▶ _TEXTO DE ORIGEM_:
O EVANGELHO SEGUNDO O ESPIRITISMO
Cap. 19 - A FÉ QUE TRANSPORTA
MONTANHAS
6. Do ponto
de vista religioso, a fé consiste na crença em dogmas especiais, que constituem
as diferentes religiões. Todas elas têm seus artigos de fé. Sob esse aspecto,
pode a fé ser raciocinada ou cega.
Nada
examinando, a fé cega aceita, sem verificação, assim o verdadeiro como o falso,
e a cada passo se choca com a evidência e a razão. Levada ao excesso, produz o
fanatismo. Em assentando no erro, cedo ou tarde desmorona; somente a fé que se
baseia na verdade garante o futuro, porque nada tem a temer do progresso das
luzes, dado que o que é verdadeiro na obscuridade, também o é à luz da razão.
Cada religião pretende ter a posse exclusiva da verdade; preconizar alguém a fé
cega sobre um ponto de crença é confessar-se impotente para demonstrar que está
com a razão.
7. Diz-se
vulgarmente que a fé não se prescreve, donde resulta alegar muita gente que não
lhe cabe a culpa de não ter fé. Sem dúvida, a fé não se prescreve, nem, o que
ainda é mais certo, se impõe. Não; ela se adquire e ninguém há que esteja
impedido de possuí-la, mesmo entre os mais refratários.

▶ _INSTRUÇÕES_:
A - No parágrafo 7 do texto sobre a fé, que características são atribuídas à fé? Escreva uma por linha.
B - Escreva a continuação do texto sobre a fé, começando logo depois da última frase.

▶ _DADOS FORNECIDOS_:

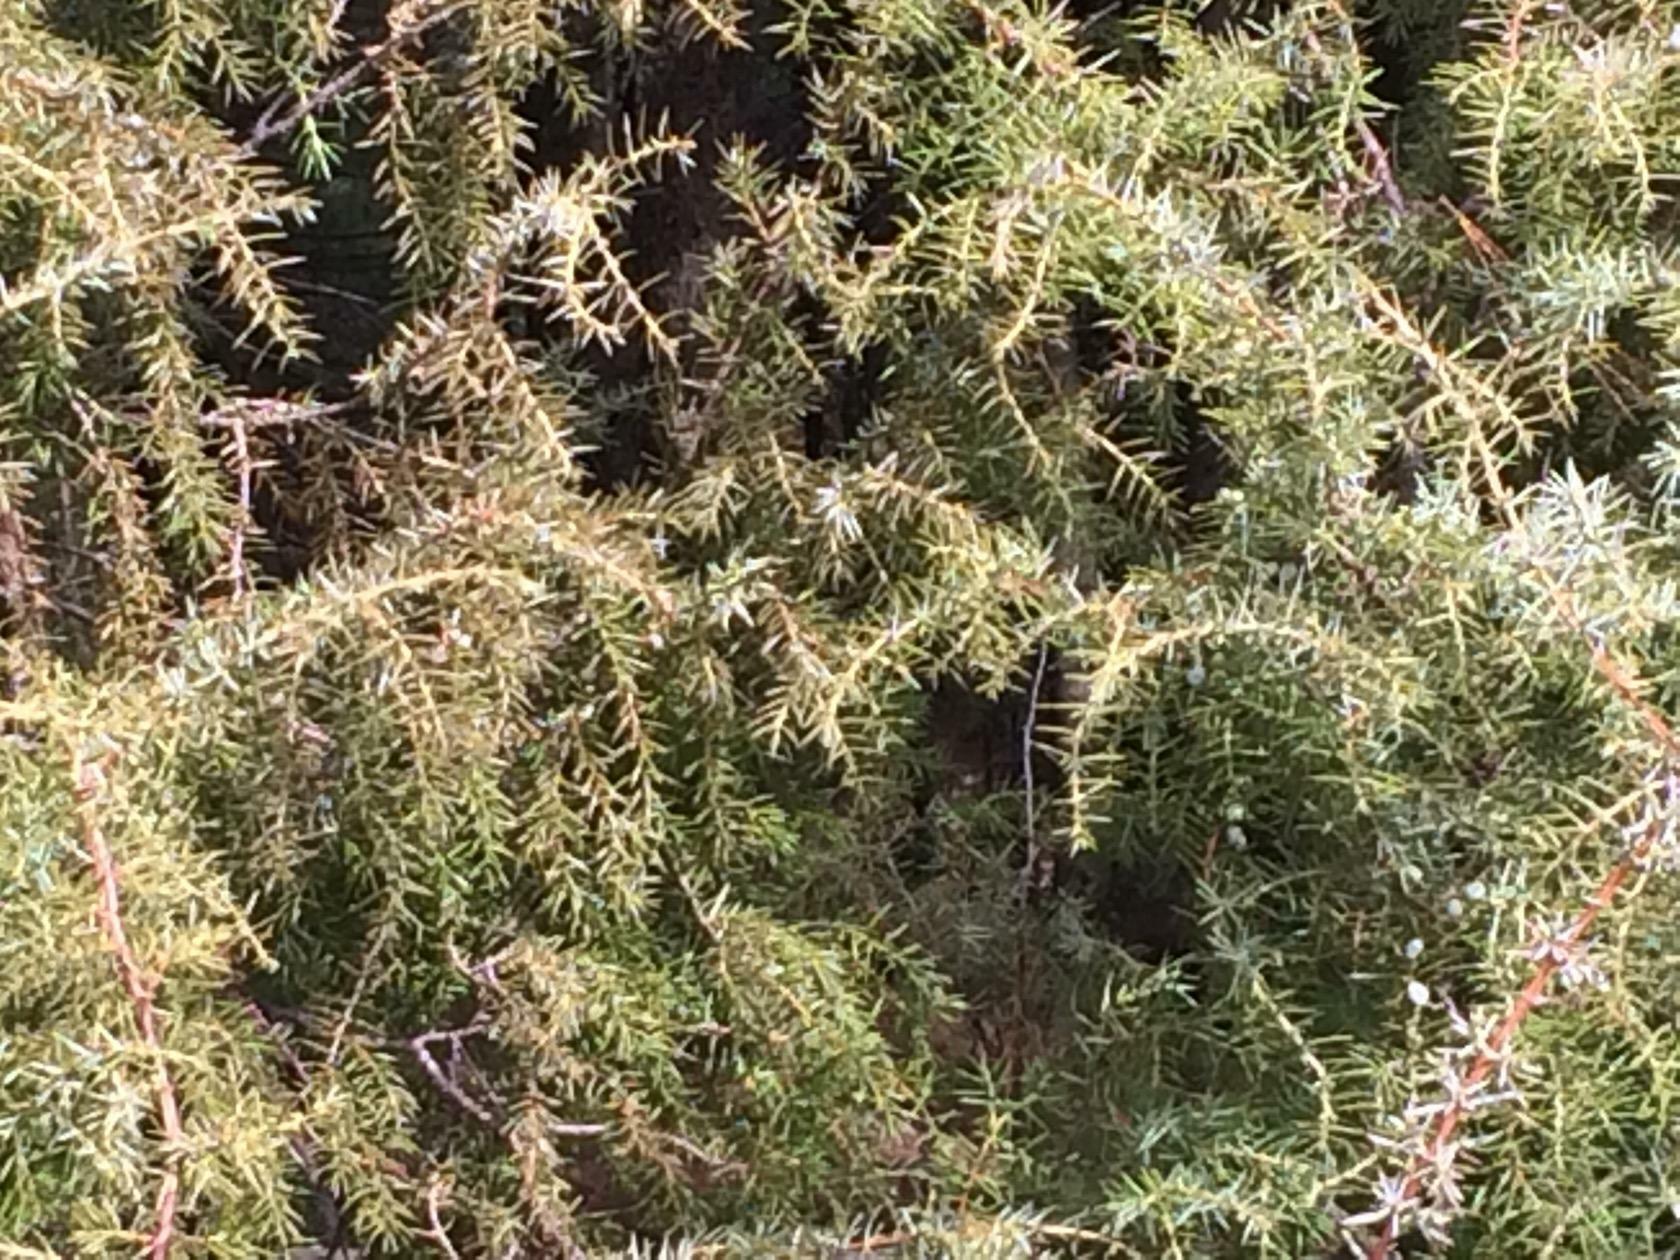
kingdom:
* * *
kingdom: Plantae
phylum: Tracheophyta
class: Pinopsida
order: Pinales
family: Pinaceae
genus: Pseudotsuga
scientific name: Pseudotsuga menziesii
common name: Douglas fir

▶ _RESPOSTAS_:
A -
Não se prescreve.
Não se impõe.
Adquire-se.
Ninguém está impedido de possuí-la, mesmo entre os mais refratários.

B -
Falamos das
verdades espirituais básicas e não de tal ou qual crença particular. Não é à fé
que compete procurá-los; a eles é que cumpre ir-lhe, ao encontro e, se a
buscarem sinceramente, não deixarão de achá-la. Tende, pois, como certo que os
que dizem: "Nada de melhor desejamos do que crer, mas não o podemos",
apenas de lábios o dizem e não do íntimo, porquanto, ao dizerem isso, tapam os
ouvidos. As provas, no entanto, chovem-lhes ao derredor; por que fogem de
observá-las? Da parte de uns, há descaso; da de outros, o temor de serem
forçados a mudar de hábitos; da parte da maioria, há o orgulho, negando-se a
reconhecer a existência de uma força superior, porque teria de curvar-se diante
dela.
Em certas
pessoas, a fé parece de algum modo inata; uma centelha basta para
desenvolvê-la. Essa facilidade de assimilar as verdades espirituais é sinal
evidente de anterior progresso. Em outras pessoas, ao contrário, elas
dificilmente penetram, sinal não menos evidente de naturezas retardatárias. As
primeiras já creram e compreenderam; trazem, ao renascerem, a intuição do que
souberam: estão com a educação feita; as segundas tudo têm de aprender: estão
com a educação por fazer. Ela, entretanto, se fará e, se não ficar concluída
nesta existência, ficará em outra.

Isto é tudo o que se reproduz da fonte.